# Gemmy Jason Vorhees for $150.00 at K-Mart starting Sunday



## briwesk (Aug 11, 2008)

oh yuck... i just ordered it yesterday. came out to 194 with taxes. it was 175 with the 10% off.


you think if i email them they will refund some money if it does go on sale?


----------



## SpookyMuFu (Sep 14, 2009)

I just bought mine a week ago.....I wonder if they will discount too.....


----------



## Witchy WomanNky (Sep 20, 2009)

*Thank YOU!*

As soon as I read this post I threw on some clothes and drove straight to Kmart. I either got the last one or the only one they had. I have wanted Jason for a few years but the only place I seen him was at the Halloween stores for $300, I knew I would never pay that. 

Again thanks so much.


----------



## SpookyMuFu (Sep 14, 2009)

I bought mine a week and a half ago at the $179 price from kmart.com and now it is completely gone from their web site........strange


----------



## xxnonamexx (Oct 14, 2005)

I live in N.Y. Kmart has it for $200 week of Sept. 20th.


----------



## ChrisW (Sep 19, 2006)

xxnonamexx said:


> I live in N.Y. Kmart has it for $200 week of Sept. 20th.

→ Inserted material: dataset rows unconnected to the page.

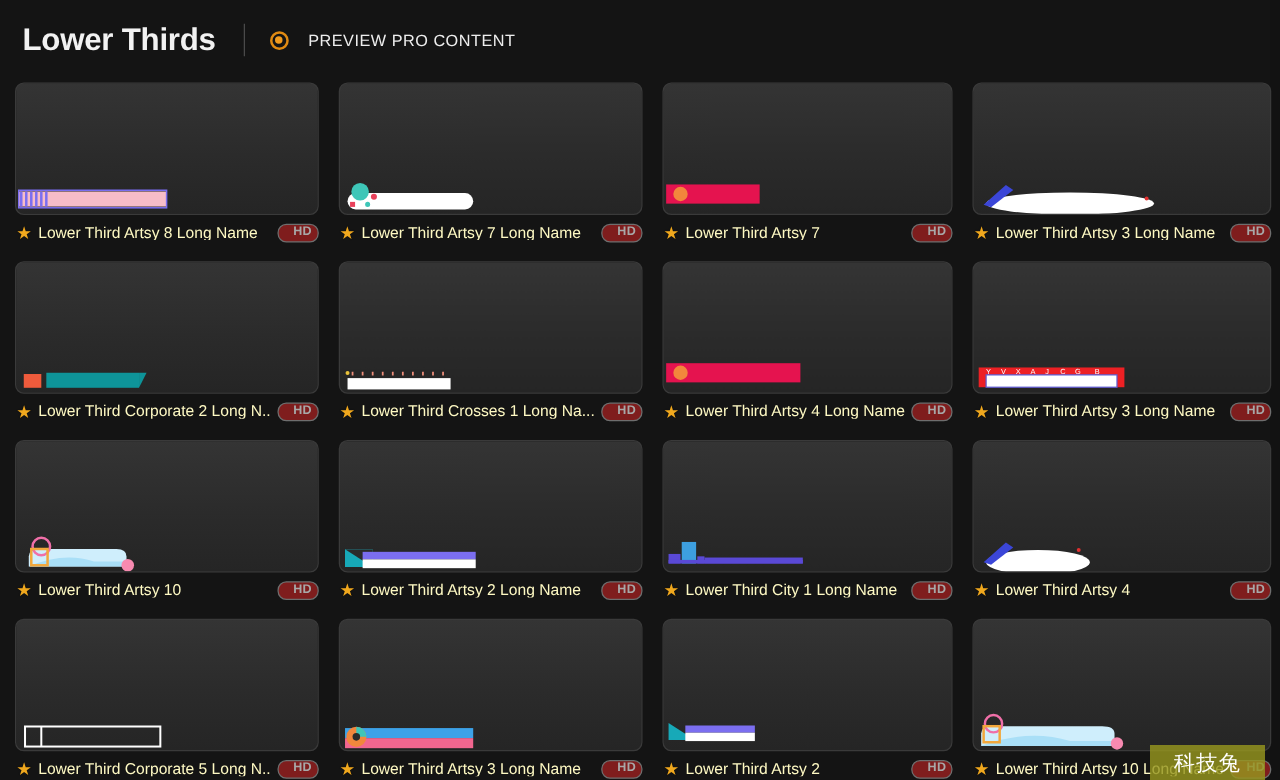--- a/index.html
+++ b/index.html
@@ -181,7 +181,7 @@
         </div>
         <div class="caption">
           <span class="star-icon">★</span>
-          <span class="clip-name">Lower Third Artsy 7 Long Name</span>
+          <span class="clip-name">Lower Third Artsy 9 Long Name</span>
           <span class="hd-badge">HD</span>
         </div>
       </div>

They must have different promotions in different regions. I stopped at a K-Mart in Delaware this morning and they were selling Jason for $150.00, same as here in Maryland.

Witchy - you're welcome!


----------



## ChrisW (Sep 19, 2006)

Bumping this up to the top in case anyone missed it. Sale has been going on since Sunday.


----------



## lilangel_66071 (Sep 12, 2008)

*jason*

i got mine for $149.99 at kmart a week ago in kansas


----------



## Buzzard (Jun 23, 2009)

Are the ones from K-mart just as good as the ones from Spirit Halloween that are $250?


----------



## lilangel_66071 (Sep 12, 2008)

they are the same exact one's I seen the boxes too they are also the same


----------



## christmascandy1 (Aug 19, 2009)

i think they r the same..only Spirit upchargers theres because they r a "specialty" store


----------